Feature Learning in Infinite Width Models
Infinite-width models have long been criticized for their inability to learn feature representations dynamically. The introduction of NTKs attempted to model training dynamics in the infinite-width limit, but these models have underperformed finite-width counterparts. This has been generally attributed to the freezing of feature layers during training, as established by the "Dynamical Dichotomy" theorem, which asserts that infinite-width models admit a kernel representation only if features remain static.
Surprisingly, this paper shows that infinite-width NTKs have access to a richer feature set than finite models. Given an infinite-dimensional feature vector, the final layer can effectively perform any conceivable operation by appropriately weighting and selecting subfeatures. This insight contradicts the notion that static features are intrinsically limiting.
Optimizer Improvements
The paper identifies the true constraint on infinite-width NTK models: the use of less sophisticated optimizers. While most kernel methods and the NTK framework are traditionally derived using SGD, modern deep-learning architectures achieve higher performance levels with advanced optimizers like ADAM. To address this, the paper formulates an NTK model that captures ADAM-like learning dynamics.

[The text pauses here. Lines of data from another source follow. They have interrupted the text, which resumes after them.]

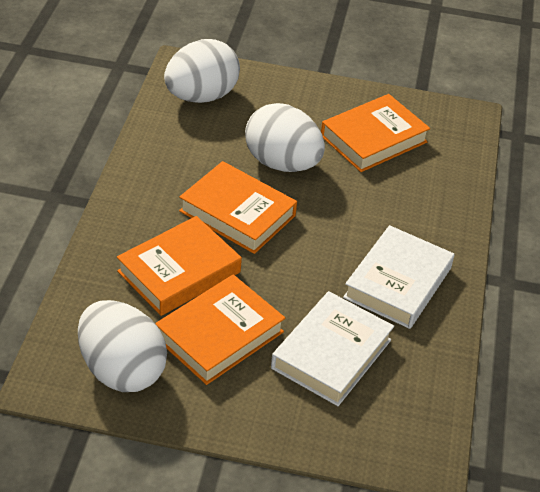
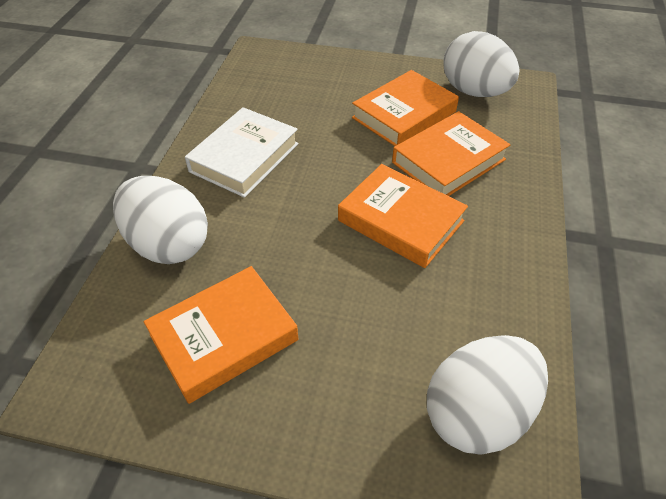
camera: 175 degrees left, 5 degrees up
(282, 163) = (351, 289): white egg -> white egg (168, 244)
(331, 354) = (313, 105): white book -> none

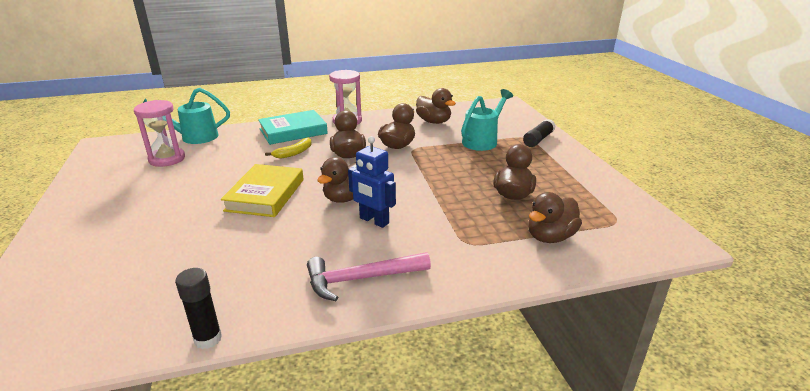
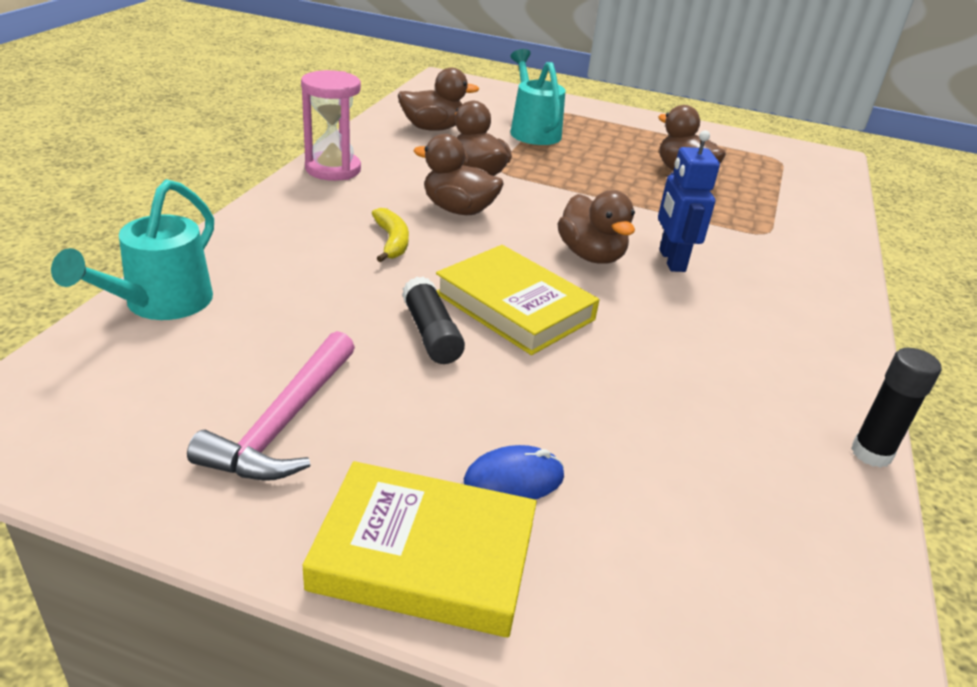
camera: 60 degrees left, 5 degrees up
(61, 232) = (424, 556): none -> yellow book
(119, 235) = (514, 479): none -> blue mouse
(167, 159) = (229, 358): pink hourglass -> none
(293, 131) = (302, 216): turquoise book -> none
(361, 279) = (798, 313): pink hammer -> pink hammer (284, 423)
(374, 221) = (671, 260): blue robot -> blue robot turned 105 degrees clockwise
(538, 139) = (569, 110): black glue stick -> black glue stick (431, 334)
(550, 237) = (784, 194): brown duck -> none

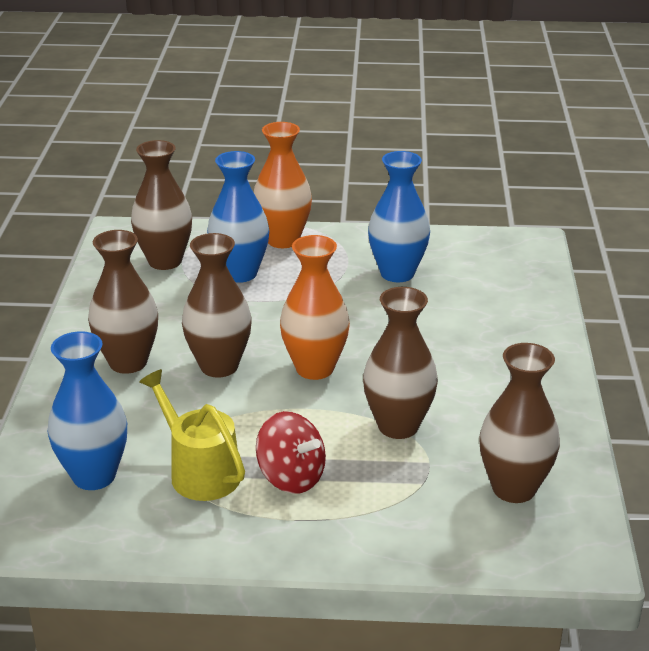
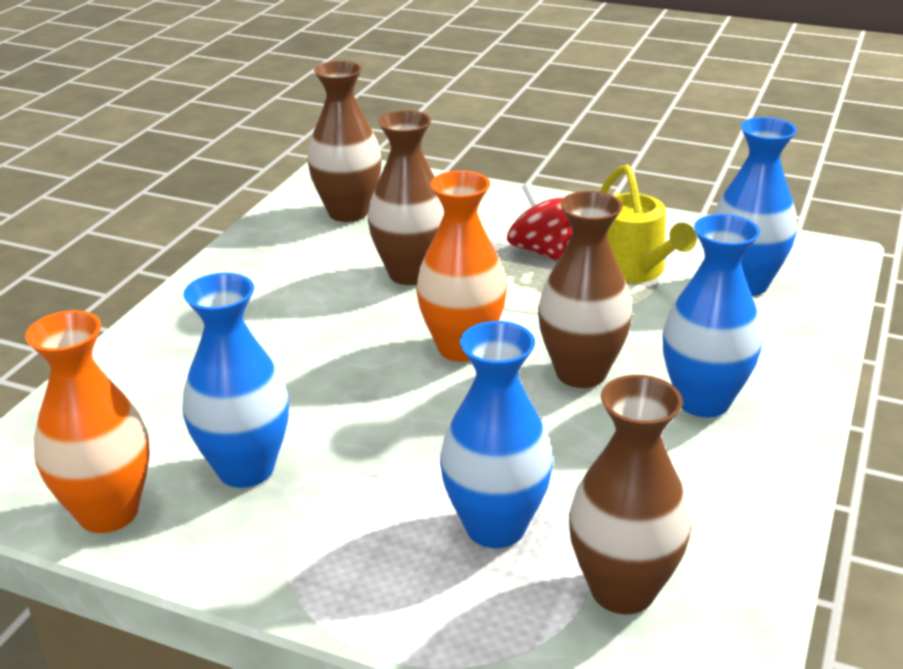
camera: 160 degrees left, 0 degrees up
(128, 362) = (703, 401): brown vase -> blue vase
(283, 240) = (382, 594): orange vase -> orange vase (108, 512)

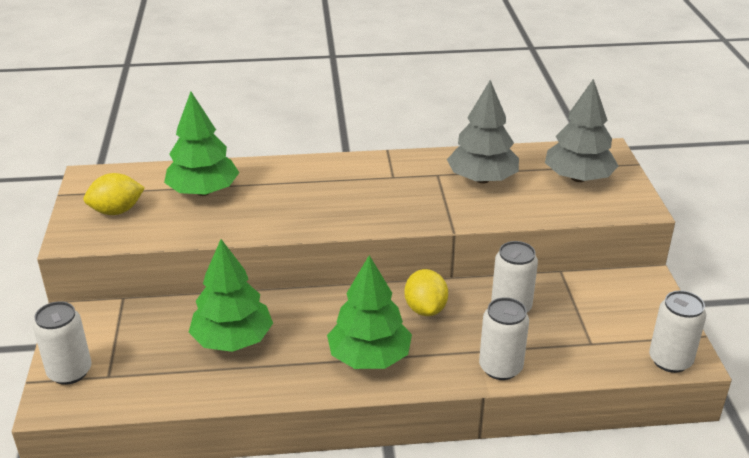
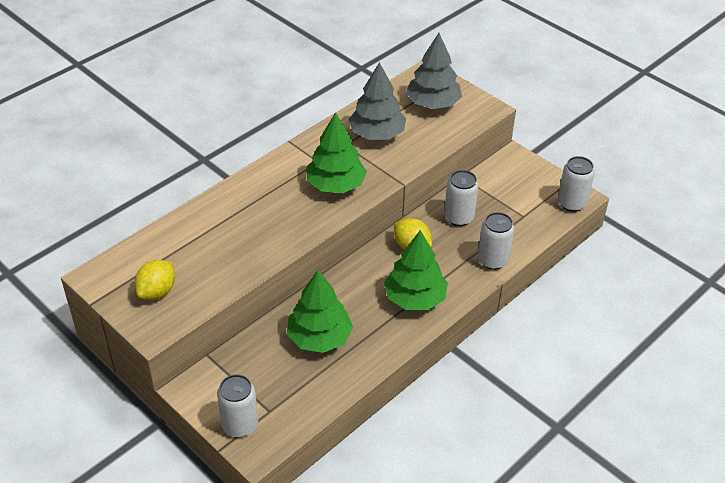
camera: 40 degrees left, 10 degrees up
(203, 191) = (201, 242): green tree -> green tree (335, 185)

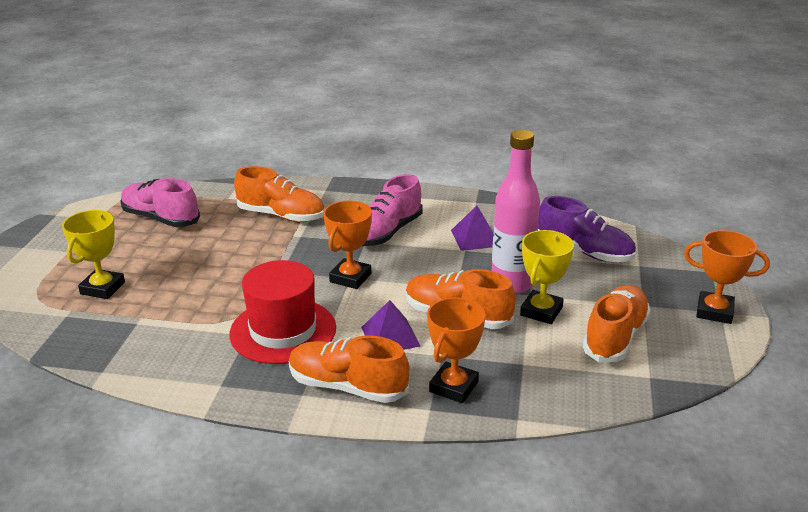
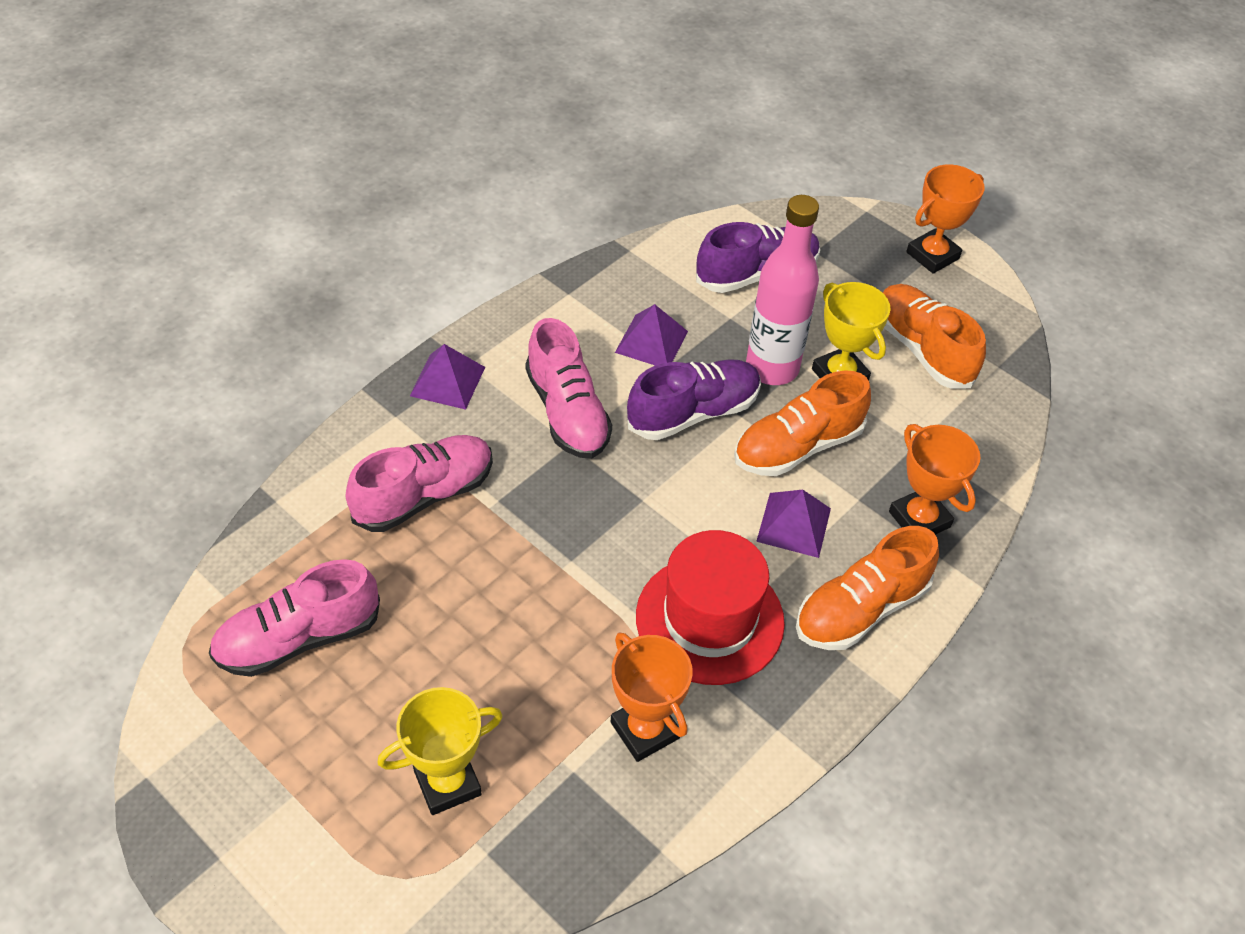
camera: 60 degrees left, 20 degrees up
(103, 288) = (447, 783): yellow trophy -> yellow trophy turned 75 degrees counterclockwise
(281, 216) = (424, 495): orange shoe -> pink shoe
(350, 278) = (644, 500): orange trophy -> orange trophy (644, 730)
(365, 193) = (447, 381): none -> purple pyramid
(437, 270) = (693, 413): none -> purple shoe

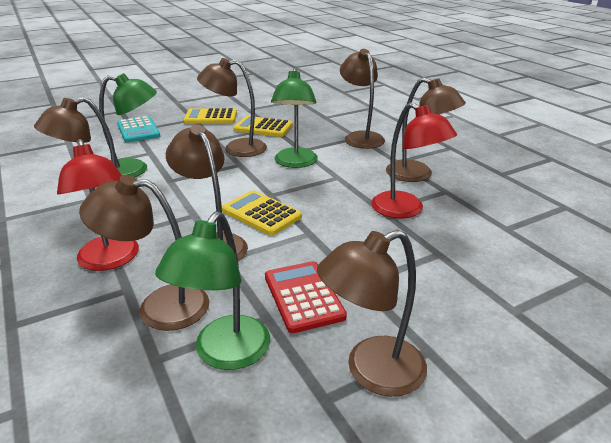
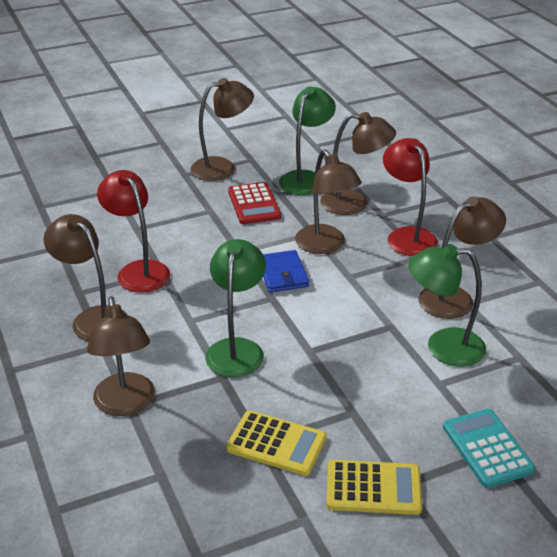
camera: 175 degrees left, 5 degrees up
(236, 148) = (317, 386): brown lamp -> none
(261, 213) = (282, 274): yellow calculator -> blue wallet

ADAM* - An Infinite-Width-Compatible Optimizer
To derive an infinite-width NTK model with ADAM properties, the paper introduces ADAM*, a variant of ADAM tailored for infinite limits. The ADAM* optimizer modifies the conventional ADAM algorithm by replacing the term for variance (vt) with its expectation over the infinite feature set. This modification ensures that the optimizer remains applicable even in the infinite-width regime.
Theoretical Analysis
Theoretical contributions demonstrate that infinite-width models with ADAM* dynamics align the performance gap with their finite-width counterparts:
- The paper constructs a revised NTK formulation incorporating ADAM*.
- The kernel computation remains efficient at O(t), even in infinite limits.
- Empirical proofs show this NTK captures the beneficial momentum and adaptive learning rate features of ADAM optimizers.
Empirical Validation
The model's empirical performance is validated using a six-layer, decoder-only transformer with an embedding dimension of 512, trained on the C4 dataset. Various configurations were tested:
- Finite MLP with no feature learning.
- Finite NTK using standard construction.
- Infinite NTK using the new ADAM* construction.
- Original, unfrozen, finite MLP.
The experimental results confirm the hypotheses. Traditional NTKs underperform MLP models even without feature learning enabled, thereby dissociating the performance gap from feature learning capabilities. The ADAM* NTK models successfully bridge this gap, closely tracking the performance of frozen feature models.
Implications and Future Developments
This research has significant implications for the development of more efficient machine learning models, particularly in the context of infinite-width neural networks. By resolving the performance discrepancy through optimizer improvements, this paper paves the way for more competitive and expressive infinite-width models. Future work could further investigate the scalability and generalization performance of these models across more diverse datasets and architectures.
Overall, by illuminating the nuances of infinite-width learning and demonstrating the efficacy of ADAM*-like dynamics, this paper sets a new direction for optimizing and understanding infinite-width neural networks. The integration of advanced optimizers opens new avenues for leveraging the theoretical power of infinite models in practical applications.